Reliance Industries (RIL) plans to refinance a significant portion of about $12 billion of borrowings that mature over the next three years and may sell bonds to repay the debt, according to company executives with knowledge of the matter.
India’s largest company by market value will repay some of the debt coming due, mostly bonds and interest, the officials said, asking not to be identified discussing confidential matters. Reliance’s repayments from 2018 through 2020 will be its biggest for any previous three-year period and comprise $8.14 billion of term loans, $3.52 billion of bonds and a $300 million revolving loan, according to data compiled by Bloomberg. It also has about $1.65 billion of interest payments, the data show.
Reliance’s borrowings have ballooned over the past five years as the group invested in building its telecom business, a petcoke gasification unit and in expanding petrochemical capacities. The plan to tap the bond market is part of a larger trend that’s seen Indian companies choosing bonds over loans for the first time in at least a decade. One of the fastest economic growth rates in the world and Prime Minister Narendra Modi’s reforms have attracted global funds to India, reducing costs for issuers.
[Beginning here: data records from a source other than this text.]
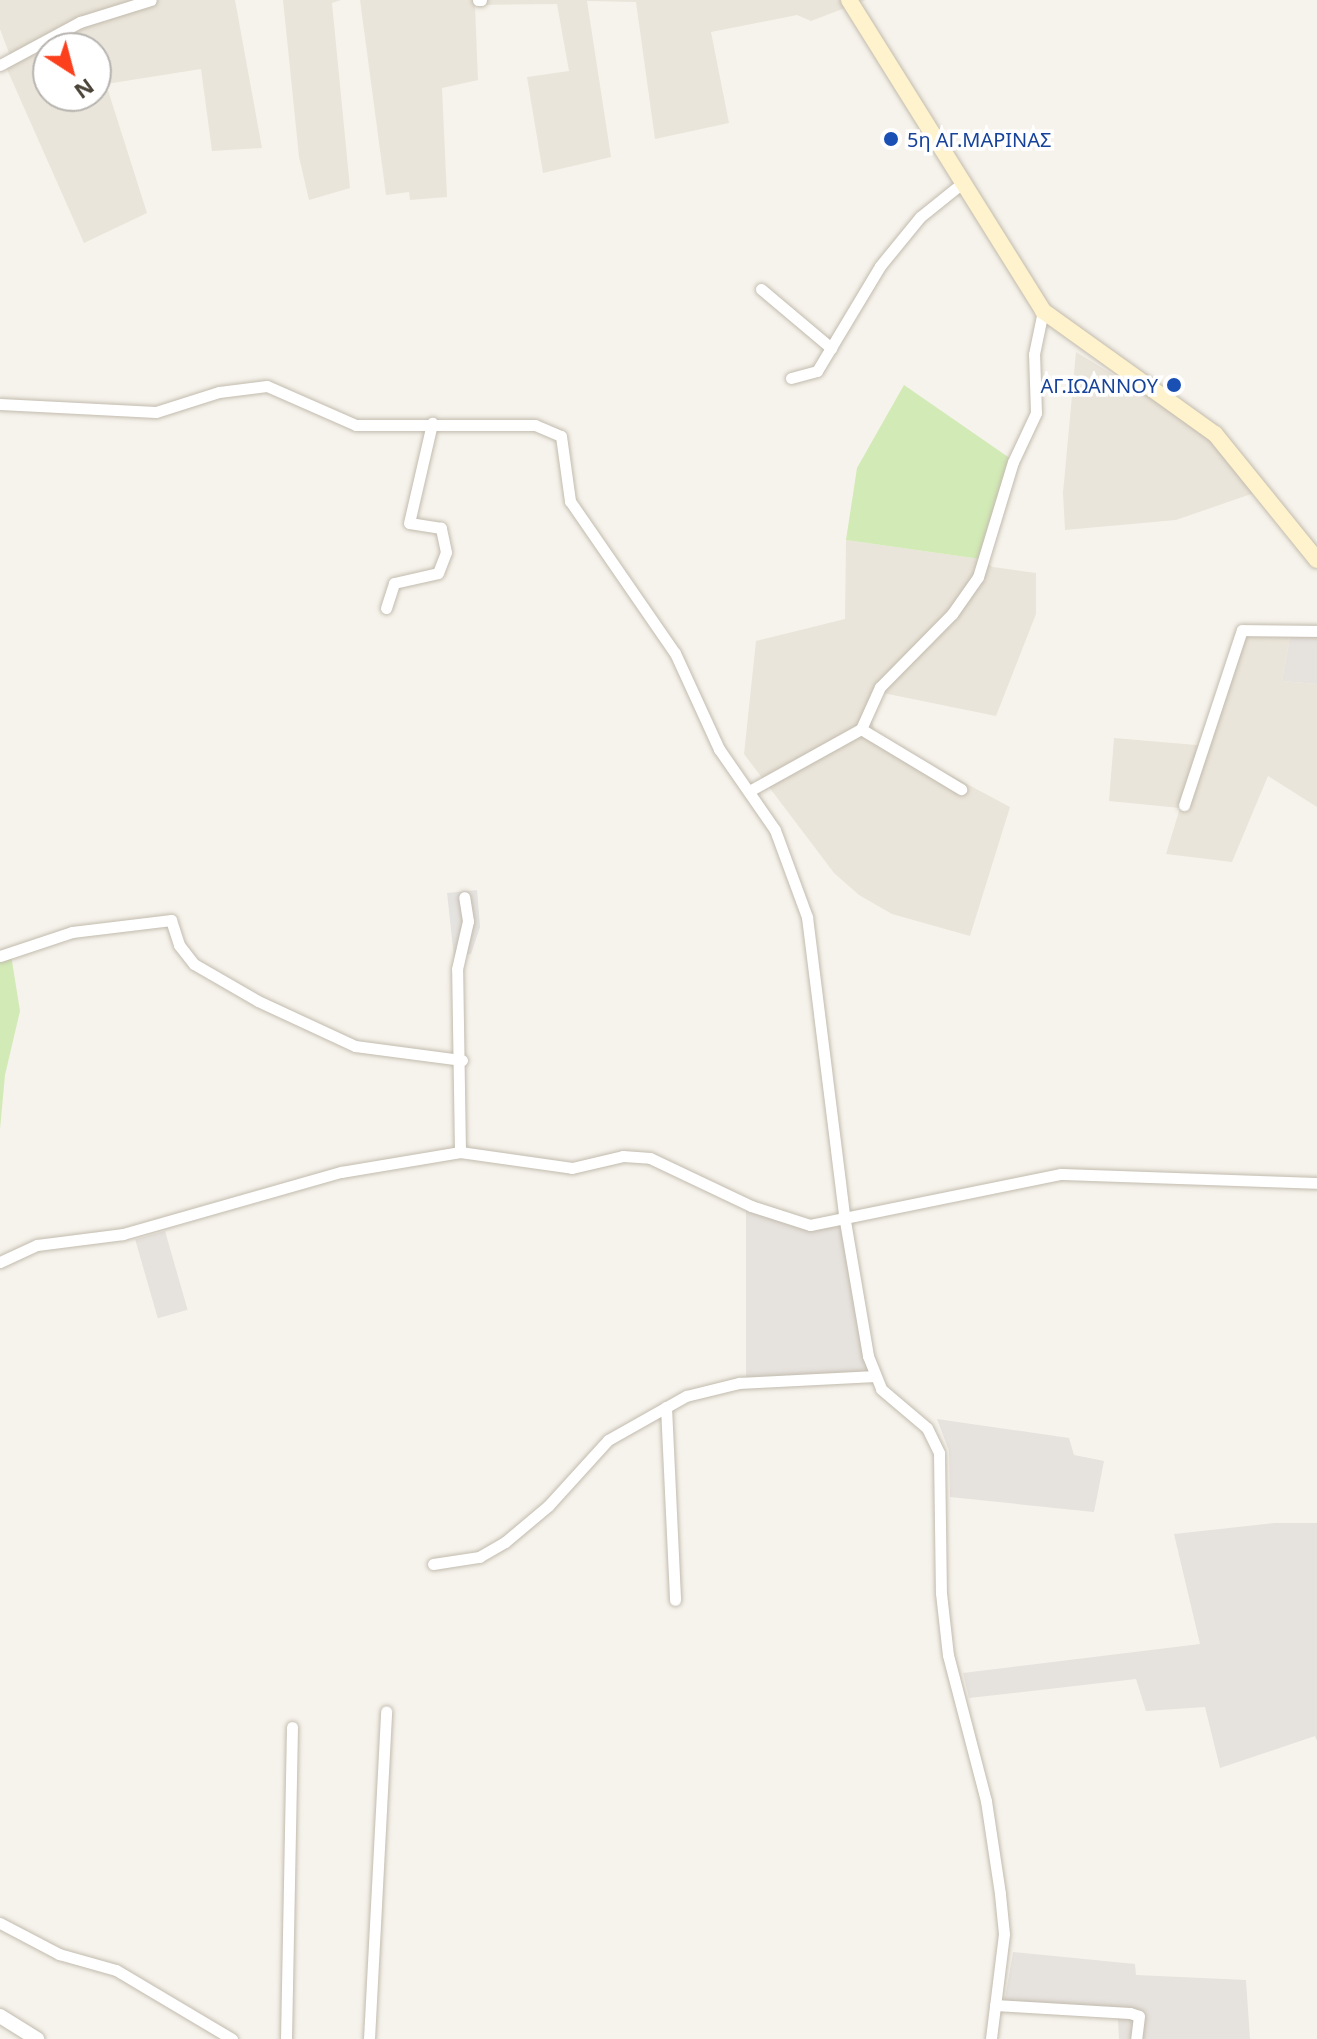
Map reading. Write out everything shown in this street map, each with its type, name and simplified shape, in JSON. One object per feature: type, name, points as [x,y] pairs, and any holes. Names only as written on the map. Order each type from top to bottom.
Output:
[{"type":"main road","points":[[849,0],[1043,311],[1215,434],[1317,560]]},
{"type":"street","points":[[0,65],[80,22],[151,0]]},
{"type":"street","points":[[791,378],[817,371],[880,266],[920,217],[961,184]]},
{"type":"street","points":[[761,289],[831,348]]},
{"type":"street","points":[[751,790],[861,729],[880,687],[952,614],[987,560],[1013,462],[1036,413],[1034,354],[1043,311]]},
{"type":"street","points":[[0,404],[156,412],[219,392],[267,386],[356,425],[535,425],[561,436],[570,501],[675,653],[719,749],[751,790],[792,868],[807,917],[845,1221],[875,1376],[890,1399],[927,1428],[939,1453],[941,1593],[948,1655],[986,1801],[1004,1934],[991,2039]]},
{"type":"street","points":[[386,608],[394,583],[438,573],[446,552],[441,528],[409,523],[432,423]]},
{"type":"street","points":[[1184,805],[1242,630],[1317,631]]},
{"type":"street","points":[[861,729],[961,789]]},
{"type":"street","points":[[460,1152],[462,1060],[457,969],[468,921],[464,897]]},
{"type":"street","points":[[0,956],[72,932],[171,920],[179,945],[194,964],[333,1037],[355,1046],[462,1060]]},
{"type":"street","points":[[0,1262],[37,1245],[123,1234],[341,1172],[460,1152],[572,1168],[623,1156],[650,1158],[766,1211],[810,1225],[845,1221],[1061,1174],[1317,1183]]},
{"type":"street","points":[[433,1564],[479,1557],[505,1542],[548,1506],[608,1440],[666,1407],[715,1386],[827,1374],[875,1376]]},
{"type":"street","points":[[666,1407],[675,1600]]},
{"type":"street","points":[[369,2039],[386,1711]]},
{"type":"street","points":[[286,2039],[292,1727]]},
{"type":"street","points":[[0,1923],[59,1954],[116,1970],[232,2039]]},
{"type":"street","points":[[995,2005],[1130,2013],[1139,2016],[1136,2039]]},
{"type":"street","points":[[0,2016],[37,2039]]},
{"type":"shaded area","points":[[0,0],[235,0],[262,148],[212,151],[201,69],[112,83],[112,32],[32,32],[32,112],[112,112],[112,103],[147,213],[84,243],[6,67],[12,61],[0,29]]},
{"type":"shaded area","points":[[283,0],[341,0],[332,3],[350,188],[309,200],[299,157]]},
{"type":"shaded area","points":[[360,0],[866,0],[811,21],[797,15],[711,32],[729,123],[655,139],[636,2],[587,1],[611,157],[543,173],[527,77],[569,71],[557,4],[475,5],[478,80],[442,88],[447,197],[410,200],[409,192],[386,195]]},
{"type":"shaded area","points":[[1076,352],[1197,426],[1257,492],[1176,520],[1065,530],[1063,493]]},
{"type":"shaded area","points":[[846,540],[980,559],[993,567],[1036,573],[1036,614],[996,716],[883,693],[870,715],[877,736],[1010,807],[970,936],[892,914],[859,895],[834,873],[744,754],[756,641],[845,619]]},
{"type":"shaded area","points":[[1244,637],[1290,637],[1282,681],[1317,684],[1317,807],[1268,776],[1232,862],[1166,854],[1180,808],[1109,801],[1114,738],[1208,746]]},
{"type":"shaded area","points":[[1290,637],[1317,637],[1317,684],[1282,681]]},
{"type":"shaded area","points":[[477,890],[480,927],[471,954],[454,957],[447,893]]},
{"type":"shaded area","points":[[746,1207],[812,1230],[840,1226],[871,1371],[746,1379]]},
{"type":"shaded area","points":[[165,1231],[188,1310],[158,1318],[135,1240]]},
{"type":"shaded area","points":[[937,1419],[1069,1438],[1074,1455],[1104,1461],[1094,1512],[950,1497],[949,1451]]},
{"type":"shaded area","points":[[1275,1523],[1317,1523],[1317,1741],[1315,1736],[1220,1768],[1205,1707],[1146,1711],[1136,1679],[969,1698],[963,1673],[1200,1644],[1174,1534]]},
{"type":"shaded area","points":[[1013,1952],[1135,1964],[1136,1975],[1246,1980],[1250,2039],[1119,2039],[1118,2020],[1111,2015],[1003,2010]]},
{"type":"green space","points":[[904,385],[1011,459],[980,559],[846,540],[857,468]]},
{"type":"green space","points":[[11,955],[20,1011],[5,1075],[0,1129],[0,960]]},
{"type":"place","name":"5η ΑΓ.ΜΑΡΙΝΑΣ","points":[[891,139]]},
{"type":"place","name":"ΑΓ.ΙΩΑΝΝΟΥ","points":[[1174,385]]}]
“There is a lot of appetite among investors for Indian issuers,” said Raj Kothari, head of trading at Jay Capital in London. “Reliance being the biggest company from India, with solid finances, there would be
no challenges for the firm in refinancing its debt.”
Reliance has sufficient cash though it won’t use it to repay maturing debt as the company’s credit ratings and strong finances enable it to raise funds at competitive rates, the people said.
A Reliance spokesman did not respond to an e-mail seeking comment. S&P Global Ratings has a BBB+ score on Reliance’s long-term debt, two levels above the sovereign, while Moody’s has the company at Baa2, a notch above the Indian government.